На долгом пути к этому вымечтанному часу возвращения мне не раз рисовались картины нашей общей растроганности, может, даже слезы. Но я запоздала. Уже давно просквозило победным маем. Шел октябрь. Катили тугие послевоенные будни. Тут теперь у каждого было свое.
«Так это и есть теперь мой удел? Мама, невестка, их невзгоды, их резоны?» – с вялой ошеломленностью спрашивала я себя и внутренне ежилась, отстраняясь и винясь. Я никогда не вернусь домой: теперь меня будет всегда томить, звать какая-то смутная даль и не будет ни воли, ни стимула откликнуться на этот зов.
В войну, пока фронт все еще был близок, я раза три приезжала домой, и все как-то было по-другому. Мы все были ближе друг другу. А когда через день-другой снова надо было на фронт, я не нуждалась в жалости. Да и с чего бы? Прощаясь, бодро отбывая снова на войну, я испытывала теплое чувство ко всем моим родным, кого оставляла, тревожилась и жалела их в их трудной жизни. А теперь мы не виделись почти два года. Это серьезный срок по тем временам. Мы отвыкли друг от друга. А Победа нас и вовсе разлучила. Ей уже сроку пять месяцев – и сменялись эпохи, и коренные перемены коснулись каждой души.
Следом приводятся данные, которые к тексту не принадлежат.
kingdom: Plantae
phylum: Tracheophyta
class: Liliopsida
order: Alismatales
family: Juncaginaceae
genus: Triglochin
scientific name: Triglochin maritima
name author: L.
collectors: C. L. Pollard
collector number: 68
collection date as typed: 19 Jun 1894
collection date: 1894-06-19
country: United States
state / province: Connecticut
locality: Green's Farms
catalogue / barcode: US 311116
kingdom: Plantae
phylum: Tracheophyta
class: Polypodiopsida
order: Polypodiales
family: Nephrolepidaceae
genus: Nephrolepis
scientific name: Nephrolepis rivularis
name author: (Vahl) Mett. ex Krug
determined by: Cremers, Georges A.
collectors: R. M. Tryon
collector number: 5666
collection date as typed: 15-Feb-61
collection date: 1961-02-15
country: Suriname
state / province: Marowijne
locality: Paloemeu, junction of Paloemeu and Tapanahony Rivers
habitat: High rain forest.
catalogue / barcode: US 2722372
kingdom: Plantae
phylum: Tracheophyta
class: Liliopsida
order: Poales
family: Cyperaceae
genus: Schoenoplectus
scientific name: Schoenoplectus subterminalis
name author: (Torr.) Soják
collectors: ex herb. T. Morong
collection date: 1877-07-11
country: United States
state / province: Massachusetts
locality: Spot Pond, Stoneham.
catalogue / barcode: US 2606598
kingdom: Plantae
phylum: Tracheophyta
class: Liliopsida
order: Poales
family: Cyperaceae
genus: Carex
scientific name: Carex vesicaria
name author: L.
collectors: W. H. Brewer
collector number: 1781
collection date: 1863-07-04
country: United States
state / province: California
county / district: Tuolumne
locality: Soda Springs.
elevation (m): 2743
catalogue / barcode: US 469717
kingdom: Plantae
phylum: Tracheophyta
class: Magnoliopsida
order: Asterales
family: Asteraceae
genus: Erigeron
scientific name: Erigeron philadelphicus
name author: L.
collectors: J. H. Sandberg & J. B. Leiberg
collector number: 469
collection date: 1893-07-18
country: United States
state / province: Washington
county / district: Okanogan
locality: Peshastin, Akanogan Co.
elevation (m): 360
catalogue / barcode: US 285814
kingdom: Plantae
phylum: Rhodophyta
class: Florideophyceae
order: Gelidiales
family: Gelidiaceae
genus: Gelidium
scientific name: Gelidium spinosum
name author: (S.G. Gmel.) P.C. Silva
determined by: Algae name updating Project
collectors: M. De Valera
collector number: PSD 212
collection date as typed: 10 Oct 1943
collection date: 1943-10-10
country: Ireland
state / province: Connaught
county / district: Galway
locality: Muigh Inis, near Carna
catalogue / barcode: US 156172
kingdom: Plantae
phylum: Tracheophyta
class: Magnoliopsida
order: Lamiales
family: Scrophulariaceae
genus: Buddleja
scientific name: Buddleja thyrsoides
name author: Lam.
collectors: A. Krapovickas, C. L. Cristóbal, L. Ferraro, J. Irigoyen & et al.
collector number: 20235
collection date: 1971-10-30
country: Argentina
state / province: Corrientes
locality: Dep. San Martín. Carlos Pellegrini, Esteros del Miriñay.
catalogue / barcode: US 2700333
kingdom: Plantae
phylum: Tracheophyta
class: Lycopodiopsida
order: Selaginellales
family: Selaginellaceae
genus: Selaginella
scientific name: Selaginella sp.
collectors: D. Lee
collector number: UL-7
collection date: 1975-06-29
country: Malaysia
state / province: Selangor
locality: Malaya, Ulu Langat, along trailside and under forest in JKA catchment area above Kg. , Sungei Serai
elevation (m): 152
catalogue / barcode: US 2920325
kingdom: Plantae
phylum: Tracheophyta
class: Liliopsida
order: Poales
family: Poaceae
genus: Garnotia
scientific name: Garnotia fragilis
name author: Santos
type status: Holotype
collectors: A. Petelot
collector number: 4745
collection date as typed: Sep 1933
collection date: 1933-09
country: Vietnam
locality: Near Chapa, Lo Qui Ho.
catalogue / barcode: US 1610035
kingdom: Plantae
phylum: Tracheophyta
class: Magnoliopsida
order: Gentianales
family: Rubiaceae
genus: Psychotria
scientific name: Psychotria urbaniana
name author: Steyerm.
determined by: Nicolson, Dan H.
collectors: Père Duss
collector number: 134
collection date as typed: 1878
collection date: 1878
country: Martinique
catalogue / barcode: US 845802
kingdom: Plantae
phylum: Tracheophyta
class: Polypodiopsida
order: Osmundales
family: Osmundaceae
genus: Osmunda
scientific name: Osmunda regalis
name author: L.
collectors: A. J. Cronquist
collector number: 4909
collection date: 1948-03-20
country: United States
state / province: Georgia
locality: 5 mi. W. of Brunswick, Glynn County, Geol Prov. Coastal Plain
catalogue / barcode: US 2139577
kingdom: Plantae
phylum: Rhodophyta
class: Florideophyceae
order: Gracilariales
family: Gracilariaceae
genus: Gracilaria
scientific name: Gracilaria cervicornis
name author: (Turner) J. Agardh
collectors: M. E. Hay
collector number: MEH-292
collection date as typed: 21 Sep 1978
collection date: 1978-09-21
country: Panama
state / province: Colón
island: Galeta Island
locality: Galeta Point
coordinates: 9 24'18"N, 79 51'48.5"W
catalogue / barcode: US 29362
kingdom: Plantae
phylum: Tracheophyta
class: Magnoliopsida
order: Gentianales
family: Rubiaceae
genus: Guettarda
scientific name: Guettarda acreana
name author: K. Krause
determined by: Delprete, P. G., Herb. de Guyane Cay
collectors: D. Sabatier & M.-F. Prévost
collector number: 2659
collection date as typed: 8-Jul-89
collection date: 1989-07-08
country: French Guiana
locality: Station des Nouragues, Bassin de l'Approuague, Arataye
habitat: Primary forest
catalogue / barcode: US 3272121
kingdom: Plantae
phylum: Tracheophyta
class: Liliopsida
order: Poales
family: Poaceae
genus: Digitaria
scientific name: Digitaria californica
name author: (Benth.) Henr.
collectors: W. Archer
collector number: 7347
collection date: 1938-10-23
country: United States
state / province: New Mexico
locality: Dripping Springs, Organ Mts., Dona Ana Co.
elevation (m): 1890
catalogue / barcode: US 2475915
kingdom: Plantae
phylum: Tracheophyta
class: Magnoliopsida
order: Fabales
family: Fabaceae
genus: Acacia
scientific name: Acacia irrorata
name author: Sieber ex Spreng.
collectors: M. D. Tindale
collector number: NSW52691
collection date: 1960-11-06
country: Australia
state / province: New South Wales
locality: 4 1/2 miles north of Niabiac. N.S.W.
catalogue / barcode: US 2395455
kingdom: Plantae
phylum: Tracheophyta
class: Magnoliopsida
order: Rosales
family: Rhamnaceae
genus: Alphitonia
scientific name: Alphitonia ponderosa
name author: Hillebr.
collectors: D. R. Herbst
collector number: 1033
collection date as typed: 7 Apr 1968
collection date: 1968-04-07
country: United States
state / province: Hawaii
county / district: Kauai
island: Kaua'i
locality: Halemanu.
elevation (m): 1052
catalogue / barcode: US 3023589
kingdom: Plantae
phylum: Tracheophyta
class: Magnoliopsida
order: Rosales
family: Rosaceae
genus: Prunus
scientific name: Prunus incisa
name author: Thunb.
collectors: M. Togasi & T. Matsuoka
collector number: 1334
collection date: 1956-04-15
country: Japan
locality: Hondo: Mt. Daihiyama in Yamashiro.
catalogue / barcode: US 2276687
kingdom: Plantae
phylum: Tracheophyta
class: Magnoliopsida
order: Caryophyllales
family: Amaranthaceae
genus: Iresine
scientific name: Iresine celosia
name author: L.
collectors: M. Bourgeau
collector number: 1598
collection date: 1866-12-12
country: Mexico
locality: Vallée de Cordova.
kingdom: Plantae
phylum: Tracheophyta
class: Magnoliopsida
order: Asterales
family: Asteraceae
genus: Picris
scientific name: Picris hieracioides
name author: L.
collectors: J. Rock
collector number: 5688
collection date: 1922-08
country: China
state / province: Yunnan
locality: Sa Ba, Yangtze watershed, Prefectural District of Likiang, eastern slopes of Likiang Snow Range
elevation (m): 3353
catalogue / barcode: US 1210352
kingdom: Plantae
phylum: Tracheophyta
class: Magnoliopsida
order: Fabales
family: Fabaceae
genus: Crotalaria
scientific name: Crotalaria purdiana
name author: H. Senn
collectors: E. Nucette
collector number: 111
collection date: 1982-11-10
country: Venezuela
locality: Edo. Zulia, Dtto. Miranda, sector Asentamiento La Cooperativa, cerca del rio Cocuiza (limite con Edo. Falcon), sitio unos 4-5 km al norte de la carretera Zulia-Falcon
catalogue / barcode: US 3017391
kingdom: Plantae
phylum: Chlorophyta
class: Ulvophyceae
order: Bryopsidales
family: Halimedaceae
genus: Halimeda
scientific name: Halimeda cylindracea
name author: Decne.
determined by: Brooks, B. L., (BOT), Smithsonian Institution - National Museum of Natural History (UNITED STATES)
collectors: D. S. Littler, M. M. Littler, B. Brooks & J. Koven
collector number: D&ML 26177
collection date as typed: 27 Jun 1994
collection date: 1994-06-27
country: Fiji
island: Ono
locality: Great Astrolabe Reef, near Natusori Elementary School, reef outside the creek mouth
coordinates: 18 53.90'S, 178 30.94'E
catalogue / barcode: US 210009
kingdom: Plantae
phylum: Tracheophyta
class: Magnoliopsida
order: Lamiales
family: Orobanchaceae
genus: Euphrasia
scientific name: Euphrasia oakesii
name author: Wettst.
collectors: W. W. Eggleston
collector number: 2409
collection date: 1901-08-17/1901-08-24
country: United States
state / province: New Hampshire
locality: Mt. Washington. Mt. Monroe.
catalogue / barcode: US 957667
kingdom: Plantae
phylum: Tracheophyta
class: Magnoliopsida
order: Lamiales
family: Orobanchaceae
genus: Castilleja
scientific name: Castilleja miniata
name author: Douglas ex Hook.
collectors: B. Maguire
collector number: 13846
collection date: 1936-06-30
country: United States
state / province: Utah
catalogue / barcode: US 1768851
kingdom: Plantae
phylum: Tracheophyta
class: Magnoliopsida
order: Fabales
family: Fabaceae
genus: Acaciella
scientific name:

Эти бедные женщины нуждались в сочувствии: мама – откровенно, Люся – замкнуто. И может, с этой нуждой только и ждали меня, уже архаичную в своей военной форме, в своей победительности, вернувшуюся уже не оттуда, где убивают, а из заманчивой «заграницы», где каждый не прочь побывать.
Я явилась домой в гимнастерке, подпоясанной командирским ремнем, да с портупеей и бренча наградами, скрывшими растерянность, о которой некому было догадаться. И не было на всем белом свете никого, к кому я могла бы прильнуть, кто защитил бы меня неизвестно от чего.